Nachdem die Taliban die Stadt Mazar-e-Sharif erobert hatten, waren die Menschen alle sehr aufgeregt. Die meisten Menschen in Mazar-e-Sharif arbeiteten in Regierungsbüros oder ausländischen und inländischen Institutionen. Alle, die Geld hatten, verließen sehr schnell Afghanistan. Langsam begannen die Taliban, die Häuser zu plündern, das hatten sie zuvor angekündigt. Sie wollten diejenigen, die aus europäischen Ländern nach Afghanistan abgeschoben wurden, mit dem Tod bestrafen.
Wo ich gelebt habe, wissen die meisten Menschen, dass ich in Österreich war. Ich hatte wirklich große Angst. Schließlich haben wir uns in der Nacht entschieden, Afghanistan mit Schleppern zu verlassen. Noch am selben Morgen haben wir heimlich unser Haus verlassen, ohne dass einer meiner Nachbarn uns gesehen hat. Wir haben heimlich rausgeschlichen und gingen in Richtung Kabul. Meine Frau war hochschwanger. Wir erreichten Kabul und wollten zum Flughafen. Dort waren sehr viele Menschen und es war sehr laut. Die ISIS waren mittlerweile auch am Flughafen.

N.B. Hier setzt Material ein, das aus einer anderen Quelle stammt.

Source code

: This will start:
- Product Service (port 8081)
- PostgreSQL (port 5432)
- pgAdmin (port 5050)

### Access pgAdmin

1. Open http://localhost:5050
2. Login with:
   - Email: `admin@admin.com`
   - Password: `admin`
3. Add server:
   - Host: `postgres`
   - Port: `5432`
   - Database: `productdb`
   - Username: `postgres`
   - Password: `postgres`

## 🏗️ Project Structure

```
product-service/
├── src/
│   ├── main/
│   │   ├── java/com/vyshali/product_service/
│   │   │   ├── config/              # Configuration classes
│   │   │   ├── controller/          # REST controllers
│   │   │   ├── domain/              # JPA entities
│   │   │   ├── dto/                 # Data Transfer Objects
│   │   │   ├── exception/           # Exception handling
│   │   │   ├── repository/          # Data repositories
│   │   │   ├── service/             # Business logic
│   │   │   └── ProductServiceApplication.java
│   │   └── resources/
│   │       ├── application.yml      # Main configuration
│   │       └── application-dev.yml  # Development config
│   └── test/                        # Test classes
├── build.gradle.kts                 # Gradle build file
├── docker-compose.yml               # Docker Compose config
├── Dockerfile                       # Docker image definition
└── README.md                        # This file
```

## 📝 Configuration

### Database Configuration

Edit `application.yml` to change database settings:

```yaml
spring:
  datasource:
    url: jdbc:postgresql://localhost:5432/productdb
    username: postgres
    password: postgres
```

Der Andrang war sehr groß, was für meine hochschwangere Frau sehr gefährlich war. Deshalb sind wir nicht bis zum Flughafen gefahren. Wir beschlossen, es über Kandahar über die Grenze bei Spin Boldak nach Pakistan zu versuchen. Die zweite Alternative wäre der Iran gewesen, aber auch das wäre sehr schwierig gewesen.

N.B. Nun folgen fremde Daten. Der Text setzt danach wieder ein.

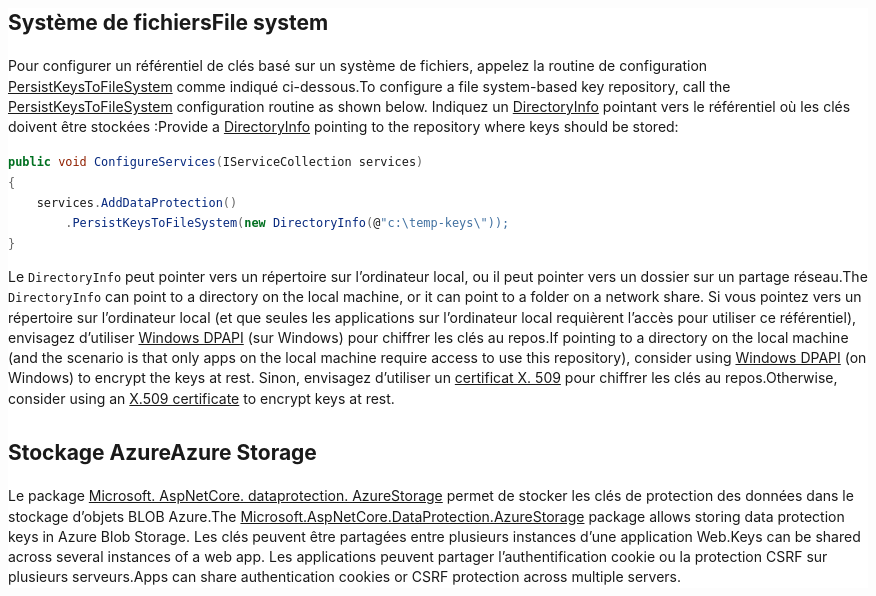 ## <a name="file-system"></a><span data-ttu-id="e9cc5-108">Système de fichiers</span><span class="sxs-lookup"><span data-stu-id="e9cc5-108">File system</span></span>

<span data-ttu-id="e9cc5-109">Pour configurer un référentiel de clés basé sur un système de fichiers, appelez la routine de configuration [PersistKeysToFileSystem](/dotnet/api/microsoft.aspnetcore.dataprotection.dataprotectionbuilderextensions.persistkeystofilesystem) comme indiqué ci-dessous.</span><span class="sxs-lookup"><span data-stu-id="e9cc5-109">To configure a file system-based key repository, call the [PersistKeysToFileSystem](/dotnet/api/microsoft.aspnetcore.dataprotection.dataprotectionbuilderextensions.persistkeystofilesystem) configuration routine as shown below.</span></span> <span data-ttu-id="e9cc5-110">Indiquez un [DirectoryInfo](/dotnet/api/system.io.directoryinfo) pointant vers le référentiel où les clés doivent être stockées :</span><span class="sxs-lookup"><span data-stu-id="e9cc5-110">Provide a [DirectoryInfo](/dotnet/api/system.io.directoryinfo) pointing to the repository where keys should be stored:</span></span>

```csharp
public void ConfigureServices(IServiceCollection services)
{
    services.AddDataProtection()
        .PersistKeysToFileSystem(new DirectoryInfo(@"c:\temp-keys\"));
}
```

<span data-ttu-id="e9cc5-111">Le `DirectoryInfo` peut pointer vers un répertoire sur l’ordinateur local, ou il peut pointer vers un dossier sur un partage réseau.</span><span class="sxs-lookup"><span data-stu-id="e9cc5-111">The `DirectoryInfo` can point to a directory on the local machine, or it can point to a folder on a network share.</span></span> <span data-ttu-id="e9cc5-112">Si vous pointez vers un répertoire sur l’ordinateur local (et que seules les applications sur l’ordinateur local requièrent l’accès pour utiliser ce référentiel), envisagez d’utiliser [Windows DPAPI](xref:security/data-protection/implementation/key-encryption-at-rest) (sur Windows) pour chiffrer les clés au repos.</span><span class="sxs-lookup"><span data-stu-id="e9cc5-112">If pointing to a directory on the local machine (and the scenario is that only apps on the local machine require access to use this repository), consider using [Windows DPAPI](xref:security/data-protection/implementation/key-encryption-at-rest) (on Windows) to encrypt the keys at rest.</span></span> <span data-ttu-id="e9cc5-113">Sinon, envisagez d’utiliser un [certificat X. 509](xref:security/data-protection/implementation/key-encryption-at-rest) pour chiffrer les clés au repos.</span><span class="sxs-lookup"><span data-stu-id="e9cc5-113">Otherwise, consider using an [X.509 certificate](xref:security/data-protection/implementation/key-encryption-at-rest) to encrypt keys at rest.</span></span>

## <a name="azure-storage"></a><span data-ttu-id="e9cc5-114">Stockage Azure</span><span class="sxs-lookup"><span data-stu-id="e9cc5-114">Azure Storage</span></span>

<span data-ttu-id="e9cc5-115">Le package [Microsoft. AspNetCore. dataprotection. AzureStorage](https://www.nuget.org/packages/Microsoft.AspNetCore.DataProtection.AzureStorage/) permet de stocker les clés de protection des données dans le stockage d’objets BLOB Azure.</span><span class="sxs-lookup"><span data-stu-id="e9cc5-115">The [Microsoft.AspNetCore.DataProtection.AzureStorage](https://www.nuget.org/packages/Microsoft.AspNetCore.DataProtection.AzureStorage/) package allows storing data protection keys in Azure Blob Storage.</span></span> <span data-ttu-id="e9cc5-116">Les clés peuvent être partagées entre plusieurs instances d’une application Web.</span><span class="sxs-lookup"><span data-stu-id="e9cc5-116">Keys can be shared across several instances of a web app.</span></span> <span data-ttu-id="e9cc5-117">Les applications peuvent partager l’authentification cookie ou la protection CSRF sur plusieurs serveurs.</span><span class="sxs-lookup"><span data-stu-id="e9cc5-117">Apps can share authentication cookies or CSRF protection across multiple servers.</span></span>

Wir blieben insgesamt 8 Tage an der pakistanischen Grenze. Mit meiner hochschwangeren Frau und meinen beiden kleinen Kindern. Ich ging jeden Tag zur Grenze. Alle Menschen durften sie überqueren, nur die Menschen der Hazara-Voksgruppe nicht. Immer wieder habe ich es versucht, aber weil ich Hazara bin, durften wir nicht hinüber. Schließlich entschieden wir uns, es das allerletzte Mal zu versuchen. Mit vielen Problemen erreichten wir wieder die Grenze, jedoch haben sie es uns wieder nicht erlaubt. Auch meine Frau hat es versucht, hat geweint und gesagt, dass sie schwanger ist, aber wir durften nicht hinüber. Wir waren alle sehr müde und frustriert, weil wir nicht wussten, was wir weiter machen sollten. Enttäuscht gingen wir zurück Richtung Kabul und da es sehr heiß war, setzten wir uns ein paar Minuten in den Schatten. In meiner Verzweiflung sagte ich aus tiefstem Herzen: Oh Gott, was ist das für ein Leben? Bitte lass uns nicht alleine.
In diesem Moment begegneten wir zufällig einem alten Mann. Er sagte, dass meine Frau sehr krank aussieht. Ich sagte ihm, ja, sie ist krank. Sie ist schwanger und es geht ihr nicht gut. Der alte Mann sagte: Warum holst du dir kein ärztliches Attest? Ich sagte, ich wüsste nicht, wo ich es herbekomme. Er führte uns zu einem pakistanischen Militärarzt. Dort habe ich dem Arzt alles erzählt und ihn um Hilfe gebeten. Meine Frau ist hochschwanger, wir haben zwei kleine Kinder und es ist sehr heiß.
Sie fragten uns, ob wir Hazara sind und ich log und sagte, dass wir keine Hazara, sondern Tadschiken seien. Daraufhin schrieb der Arzt uns ein Attest für meine Frau, dass sie in den nächsten Tagen ihr Kind bekommt. Damit haben sie uns erlaubt, die Grenze nach Pakistan zu überqueren. Und so betraten wir endlich pakistanischen Boden. Wir fühlten uns sehr erleichtert. Dort gingen wir nach Quetta, wo wir ein paar Tage waren und uns ausruhen konnten. Das UN-Büro für Migranten hat dort leider geschlossen. Wir beschlossen, dass wir unter allen Umständen nach Islamabad gehen müssen. Dort gibt es ein UN-Büro für Einwanderer.
In Islamabad bekam dann meine Frau endlich unser Baby. Unser Sohn ist gesund und auch meiner Frau geht es wieder besser. Im Moment leben wir mit drei anderen christlichen Familien in einem Haus im christlichen Gebiet von Islamabad. Aber da wir kein Visum haben, können wir nirgendwo hingehen und ich bekomme auch keine Arbeit. Es ist alles sehr schwierig. Wir haben Angst, dass die Polizei uns kontrolliert und wieder nach Afghanistan abschiebt.
Aber wir haben am 29.9.2021 einen Termin im Büro der Vereinten Nationen vereinbart und nun warten wir sehnsüchtig auf diesen Tag.
Wir hoffen so sehr, dass wir nach Österreich oder nach Deutschland kommen können und hoffen, dass Sie, liebe Leute, uns auf irgendeine Weise helfen und unterstützen können.